The elegance of M3N, I think, is unrelated to this probabilistic/margin distinction. M3N provided the first implementation of the margin concept that was computationally efficient for multiple output variables and provided a sample complexity result with a much weaker dependence than previous approaches. Further, the authors carry out some nice experiments that speak well for the practicality of their approach. In particular, M3N’s outperform Conditional Random Fields (CRFs) in terms of per-variable (Hamming) loss. And I think this gets us to the crux of the matter, and ties back to John’s post. CRFs are trained by a MAP approach that is effectively per sequence, while the loss function at run time we care about is per variable.

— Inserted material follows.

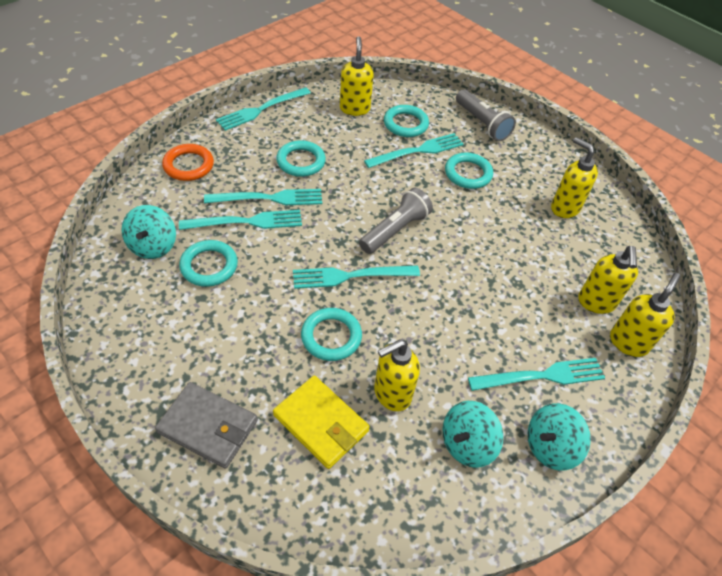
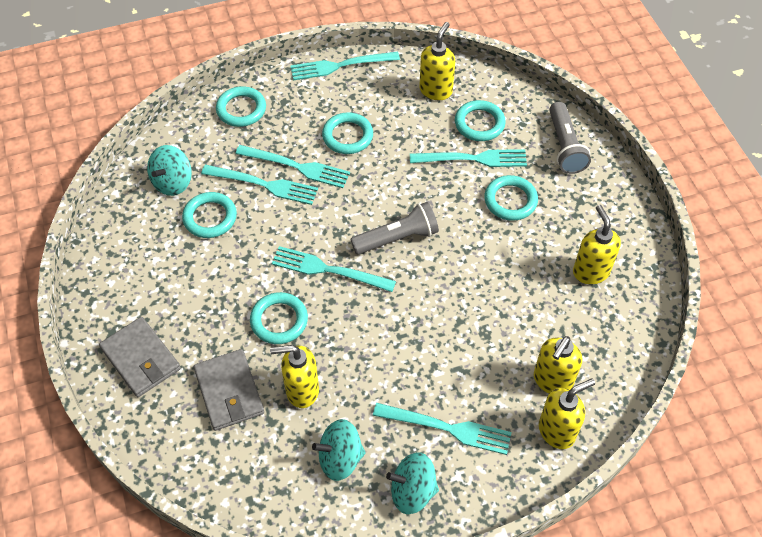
camera: 30 degrees right, 5 degrees up
orange ring [162,144,214,181] -> turquoise ring [216,86,266,127]
yellow wallet [273,376,370,469] -> grey wallet [194,349,264,431]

The mismatch the post title refers to is that, at test time, M3N’s are viterbi decoded: a per sequence decoding. Intuitively, viterbi is an algorithm that only gets paid for its services when it classifies an entire sequence correctly. This seems an odd mismatch, and makes one wonder: How well does a per-variable approach like the variable marginal likelihood approach mentioned previously of Roweis,Kakade, and Teh combined with runtime belief propagation compare with the M3N procedure? Does the mismatch matter, and if so, is there a more appropriate decoding procedure like BP, appropriate for margin-trained methods? And finally, it seems we need to answer John’s question convincingly: if you really care about per-variable probabilities or classifications, isn’t it possible that structuring the output space actually hurts? (It seems clear to me that it can help when you insist on getting the entire sequence right, although perhaps others don’t concur with that.)